That guy over there looks like a cartoon/action figure.
omg, i know.
we're too high.
you're out of your mind
you look like daphne blake and he looks like fozzie bear
it's like he rubbed a lamp and wished you into existence
My mom is pretending to be Paula Deen while making breakfast...I'm pretty sure she's sober.
How does me getting a new dildo make you crave olive garden
and after i failed the breathalyzer i said to the cop "i've never been very good at tests"....
Beer coozy in the gym. Don't judge me.
I may or may not have just ruined a marriage.
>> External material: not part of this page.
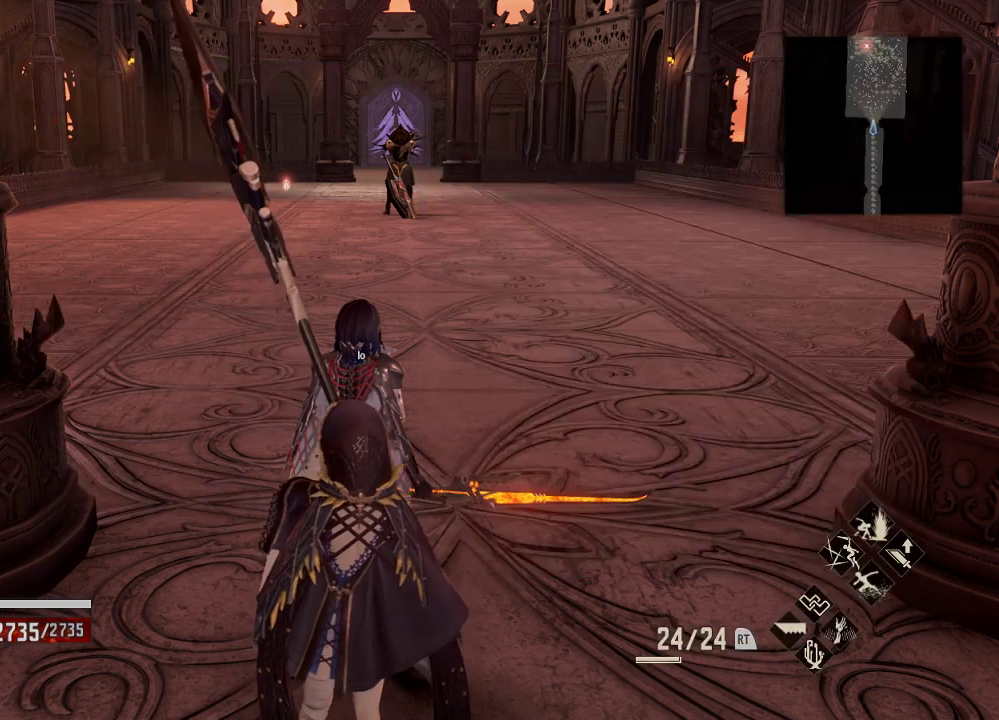
{"buttons": [], "left_stick": "center", "right_stick": "center", "events": []}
But in my defense I got all my drinks for free tonight.
Apparently I made a stripper cry last night when I paid her $10 to go away
At the gym and this really hot trainer checked me out and was talking to his buddy about his workout. He then says "yeah man, like I'm doing so many reps- what's 7 times 7, 45?"
He was THIS close.
I recommend we watch the Super Bowl together and have celebratory sex if we win. Good news is I don't have a team I dislike so were guaranteed a win.
I just had a spiritual connection with my sweater and did ballet in the hallway. Alone. I'd say we're gonna chalk that up as a win for marijuana and call it a night
I spilled a whole plate of queso and salsa on my bed so I'm just eating it off my sheets with chips. How's your night going?
REMEBER. We are young, horny, and poor. If someone wants to give us alcohol... TAKE. IT.
I made a bucket list last night. Number 5: Will marry a wizard.
I'm going to get drunk, come back, call my grandma, and eat all those scrambled eggs.